Tes Grecs athéniens étaient les plus intelligents et les plus sensibles des hommes. Ils virent donc beaucoup plus vite les maux attachés à tout bien, et le génie leur parut un don plus cruel. Les premiers ils sourirent de la vanité des passe-temps que tu fournissais et de la monotonie inséparable des successions les plus variées. Ni le plaisir de faire une œuvre, ni la joie de la posséder, ni l’ivresse d’en imaginer de nouvelles ne composent un état qui soit satisfaisant. Ouvriers, artisans, législateurs, sages ou poètes, et je dirai même amoureuses et courtisanes, ce peuple magnanime ne fut point ta dupe longtemps. Il riait de ta peine comme Apollon ton frère de l’effort des mauvais chanteurs. Sa tristesse, dorée d’une courte espérance, n’avait fait que grandir.

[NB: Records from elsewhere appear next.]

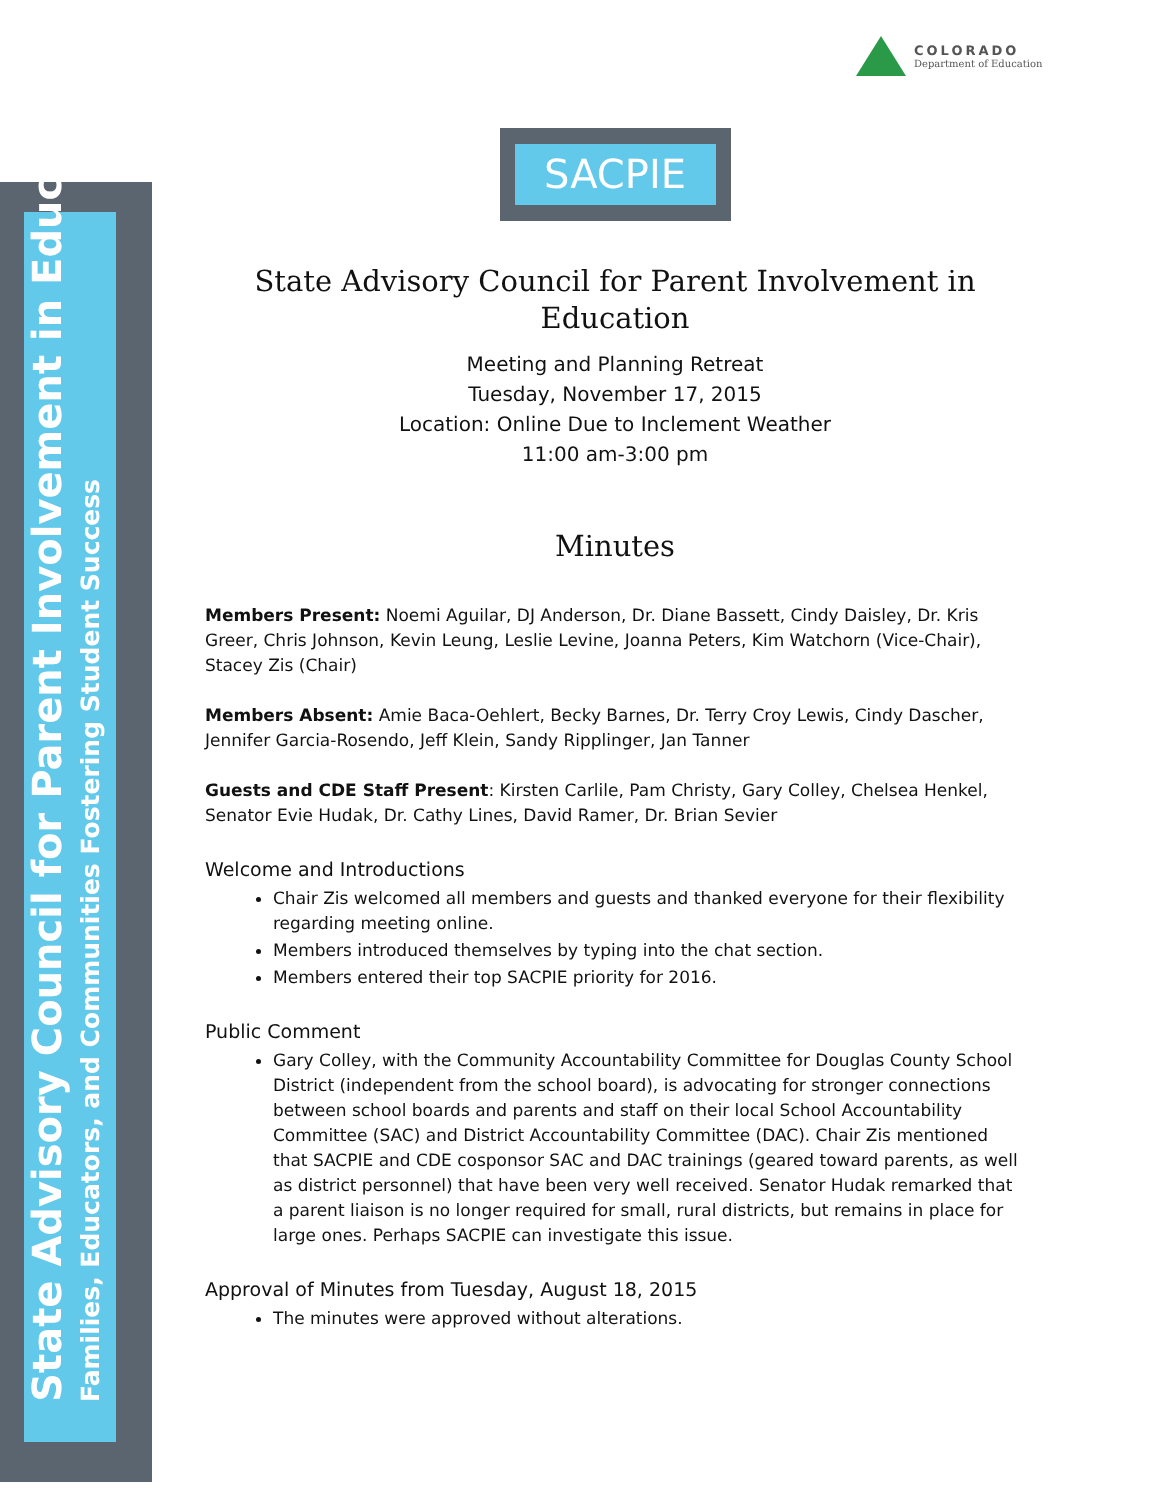COLORADO
Department of Education
State Advisory Council for Parent Involvement in Education
Families, Educators, and Communities Fostering Student Success
SACPIE
State Advisory Council for Parent Involvement in Education
Meeting and Planning Retreat
Tuesday, November 17, 2015
Location: Online Due to Inclement Weather
11:00 am-3:00 pm
Minutes
Members Present: Noemi Aguilar, DJ Anderson, Dr. Diane Bassett, Cindy Daisley, Dr. Kris Greer, Chris Johnson, Kevin Leung, Leslie Levine, Joanna Peters, Kim Watchorn (Vice-Chair), Stacey Zis (Chair)
Members Absent: Amie Baca-Oehlert, Becky Barnes, Dr. Terry Croy Lewis, Cindy Dascher, Jennifer Garcia-Rosendo, Jeff Klein, Sandy Ripplinger, Jan Tanner
Guests and CDE Staff Present: Kirsten Carlile, Pam Christy, Gary Colley, Chelsea Henkel, Senator Evie Hudak, Dr. Cathy Lines, David Ramer, Dr. Brian Sevier
Welcome and Introductions
Chair Zis welcomed all members and guests and thanked everyone for their flexibility regarding meeting online.
Members introduced themselves by typing into the chat section.
Members entered their top SACPIE priority for 2016.
Public Comment
Gary Colley, with the Community Accountability Committee for Douglas County School District (independent from the school board), is advocating for stronger connections between school boards and parents and staff on their local School Accountability Committee (SAC) and District Accountability Committee (DAC). Chair Zis mentioned that SACPIE and CDE cosponsor SAC and DAC trainings (geared toward parents, as well as district personnel) that have been very well received. Senator Hudak remarked that a parent liaison is no longer required for small, rural districts, but remains in place for large ones. Perhaps SACPIE can investigate this issue.
Approval of Minutes from Tuesday, August 18, 2015
The minutes were approved without alterations.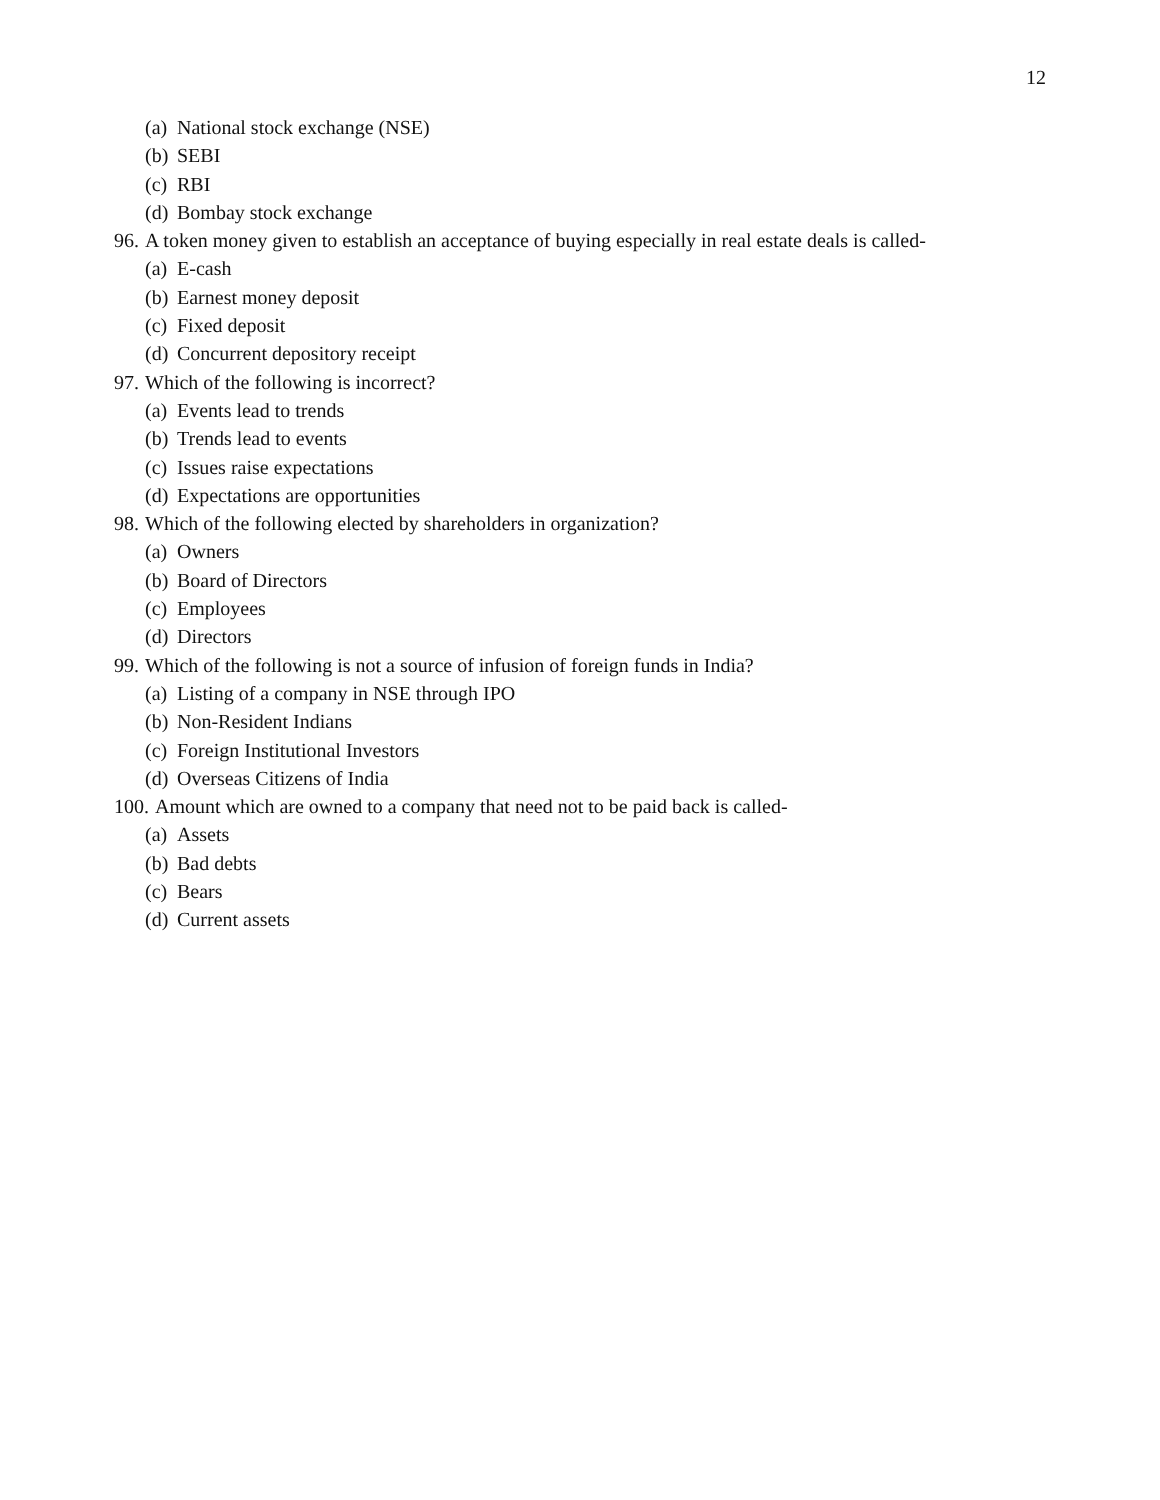12
(a) National stock exchange (NSE)
(b) SEBI
(c) RBI
(d) Bombay stock exchange
96. A token money given to establish an acceptance of buying especially in real estate deals is called-
(a) E-cash
(b) Earnest money deposit
(c) Fixed deposit
(d) Concurrent depository receipt
97. Which of the following is incorrect?
(a) Events lead to trends
(b) Trends lead to events
(c) Issues raise expectations
(d) Expectations are opportunities
98. Which of the following elected by shareholders in organization?
(a) Owners
(b) Board of Directors
(c) Employees
(d) Directors
99. Which of the following is not a source of infusion of foreign funds in India?
(a) Listing of a company in NSE through IPO
(b) Non-Resident Indians
(c) Foreign Institutional Investors
(d) Overseas Citizens of India
100. Amount which are owned to a company that need not to be paid back is called-
(a) Assets
(b) Bad debts
(c) Bears
(d) Current assets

Elle ressemblait à la nôtre, de notre temps : débordés comme nous, quoique autrement que nous, par les créatures de leur génie, ils étaient où nous en serons quand nous aurons grandi un peu au-dessus de nous-mêmes. Tu les vis, Athénienne, et ton tendre cœur se rouvrit ; mais le nouveau présent passa de beaucoup le premier.


iv

On ne l’a pas nommé encore. Je ne peux appeler un nom ces désignations flottantes, riches en équivoques, passibles d’objections de la part de tes adversaires. Tantôt l’on dit Sagesse, tantôt Mesure, ou Perfection, ou Beauté, et peut-être Goût. D’autres préfèrent Rythme, Harmonie. Et d’autres, Raison. N’est-ce pas aussi la Pudeur ? N’est-ce pas le flambeau des Compositions éternelles ? La victorieuse du Nombre, la claire et douce Qualité ?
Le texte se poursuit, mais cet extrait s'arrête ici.